Connected with the inerrancy of the Bible: can biblical authors narrate an objective structure of facts? Is this presupposed by those who argue against modern exegesis?

 

The historical problem under the psychological, gnoseological, epistemological aspect.

 

New page:

 

Historical relativism, given the victory of historicism in Heussi’s sense:

 

(1) history is not yet finished; given past developments, great light is thrown onto earlier events; Rostostzeff; so too with future developments; (2) history is materia prima: it consists of data; the data themselves have meaning, whether superficial or full and concrete; and depending on the different cultures, nations, religions, educations of historian,s the superficial sense is preserved in different ways, and the full sense is understood in different ways; (3) history can be right, but whether it is true is not scientifically resolved.

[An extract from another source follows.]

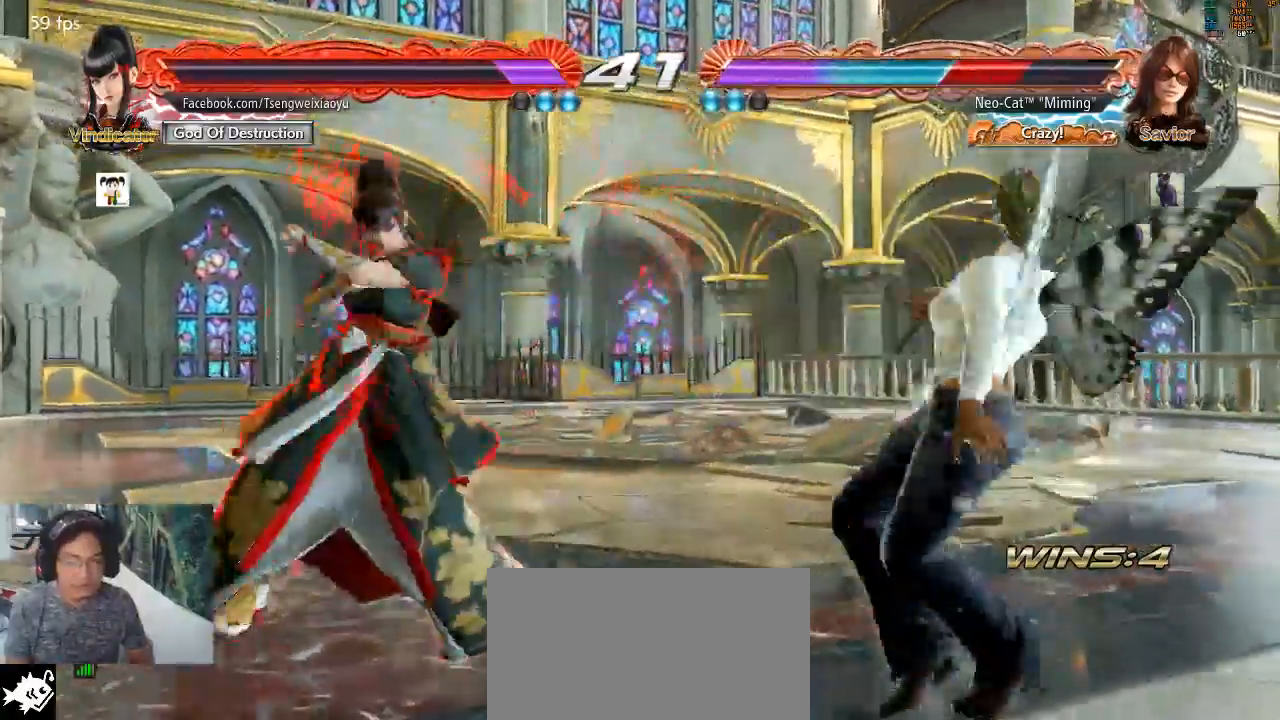
{"dt_ms": 500, "buttons": [], "left_stick": "right", "events": [[167, "left_stick", "right"], [233, "left_stick", "center"], [300, "left_stick", "right"]]}
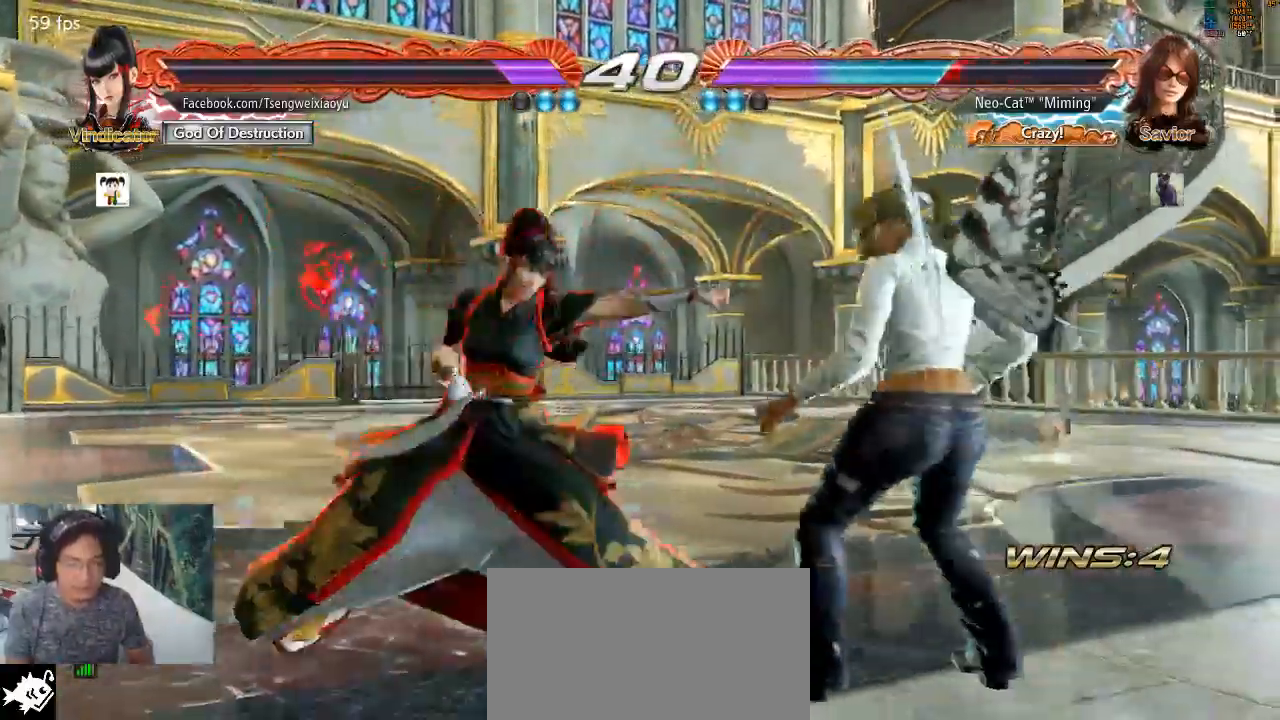
{"dt_ms": 500, "buttons": ["SQUARE"], "left_stick": "center", "events": [[467, "SQUARE", "down"], [467, "left_stick", "center"]]}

E. Rothacker.

 

New page:

 

The existential victory of historicism, relativism:

 

(1) the field of objective scientific inquiry is for those matters on which everyone is in agreement

(2) myth in a popular form, Weltanschauung, and in an erudite form, in systems

(3) demythologization, existential interpretation, reduced to the orientation of the subject

(4) interior personal response: existenziell, faith

 

New page:

 

Function of Catholic biblical, archeological, patristic, liturgical, sociological, historical [studies]

 

Does it uniquely contribute to proving and understanding Catholic truth? Is it an essential auxiliary discipline? Does it directly contribute to Christian culture and the life of the Church? Or indirectly, so that it is present to the theologian as a medium, or so that better known analogies are present to the theologian? (Carrier concerning Congar). Or indirectly, mediating between secularized cuture and theological knowledge, to take away the schism of laicism and secularism. Is biblical study etc. Catholic because it is continually occupied with adding to the proofs of faith, or because it accepts a method from the theologian which through dialectic automatically baptizes what is human? [RD: seems like a collection of fairly insignificant problems that Lonergan moved beyond quickly, ni fallor.]